Real-World Optimization Example
Let's optimize a slow spider:
Before (Slow)
class SlowSpider(scrapy.Spider):
name = 'slow'
custom_settings = {
'CONCURRENT_REQUESTS': 16, # Default
'DOWNLOAD_TIMEOUT': 180,
'COOKIES_ENABLED': True,
'RETRY_ENABLED': True,
'LOG_LEVEL': 'DEBUG'
}
def parse(self, response):
# Inefficient selectors
for product in response.xpath('//div[@class="product"]'):
item = ProductItem()
item['name'] = product.xpath('.//h2/text()').get()
item['price'] = product.xpath('.//span[@class="price"]/text()').get()
yield item
# Slow pipeline
class SlowPipeline:
def process_item(self, item, spider):
# Single insert (slow!)
self.cursor.execute('INSERT INTO products VALUES (?, ?)',
(item['name'], item['price']))
self.conn.commit()
return item
Speed: 50,000 pages in 6 hours
After (Fast)
class FastSpider(scrapy.Spider):
name = 'fast'
custom_settings = {
'CONCURRENT_REQUESTS': 64, # Increased
'CONCURRENT_REQUESTS_PER_DOMAIN': 32,
'DOWNLOAD_TIMEOUT': 30, # Reduced
'COOKIES_ENABLED': False, # Disabled (not needed)
'RETRY_ENABLED': True,
'RETRY_TIMES': 2, # Reduced from 3
'LOG_LEVEL': 'INFO', # Less verbose
'LOG_FILE': 'spider.log' # File instead of console
}
def parse(self, response):
# Efficient CSS selectors
for product in response.css('.product'):
yield { # Dict instead of Item
'name': product.css('h2::text').get(),
'price': product.css('.price::text').get()
}
# Fast pipeline with batching
class FastPipeline:
def __init__(self):
self.items = []
self.batch_size = 100
def process_item(self, item, spider):
self.items.append(item)
if len(self.items) >= self.batch_size:
self.flush()
return item
def flush(self):
# Batch insert (much faster!)
values = [(item['name'], item['price']) for item in self.items]
self.cursor.executemany('INSERT INTO products VALUES (?, ?)', values)
self.conn.commit()
self.items = []
def close_spider(self, spider):
self.flush()
Speed: 50,000 pages in 30 minutes
Result: 12x faster!
Measuring Performance
Always measure before and after:
from datetime import datetime
class MeasuredSpider(scrapy.Spider):
name = 'measured'
def __init__(self, *args, **kwargs):
super().__init__(*args, **kwargs)
self.start_time = datetime.now()
self.page_count = 0
def parse(self, response):
self.page_count += 1
# Log speed every 1000 pages
if self.page_count % 1000 == 0:
elapsed = (datetime.now() - self.start_time).total_seconds()

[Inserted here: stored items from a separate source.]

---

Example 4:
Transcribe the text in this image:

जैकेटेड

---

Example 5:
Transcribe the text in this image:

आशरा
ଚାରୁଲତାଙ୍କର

speed = self.page_count / elapsed
self.logger.info(
f'Scraped {self.page_count} pages in {elapsed:.1f}s '
f'({speed:.1f} pages/sec)'
)
yield {'url': response.url}
When NOT to Optimize
Don't over-optimize:
Skip optimization if:
- Spider runs once
- Total time < 5 minutes
- You're still developing
- Site is very slow (bottleneck is server, not you)
Optimize when:
- Spider runs regularly
- Total time > 30 minutes
- Scraping large sites (100k+ pages)
- Time is critical
Quick Wins Checklist
Apply these for immediate speed boost:
- [ ] Increase CONCURRENT_REQUESTS to 32-64
- [ ] Reduce DOWNLOAD_TIMEOUT to 30
- [ ] Disable COOKIES_ENABLED if not needed
- [ ] Use CSS selectors instead of XPath
- [ ] Batch database operations
- [ ] Set LOG_LEVEL to INFO or WARNING
- [ ] Look for APIs instead of scraping HTML
These 7 changes can give you 2-10x speedup!
Summary
Network optimization (biggest impact):
- Increase concurrency
- Reduce timeouts
- Disable unnecessary features (cookies, redirects)
- Use HTTP/2
Parsing optimization:
- Use CSS over XPath
- Cache selector results
- Use more specific selectors
- Use dicts instead of Items
Pipeline optimization:
- Batch database operations
- Use async for I/O
- Minimize per-item processing
General tips:
- Profile to find real bottlenecks
- Measure before and after
- Start with quick wins
- APIs are always faster than HTML
Remember:
- Network is usually the bottleneck
- Optimize network first
- Batch database operations
- More concurrency = faster (up to a point)
Start with the quick wins checklist. That alone can give you 5-10x speedup in 5 minutes!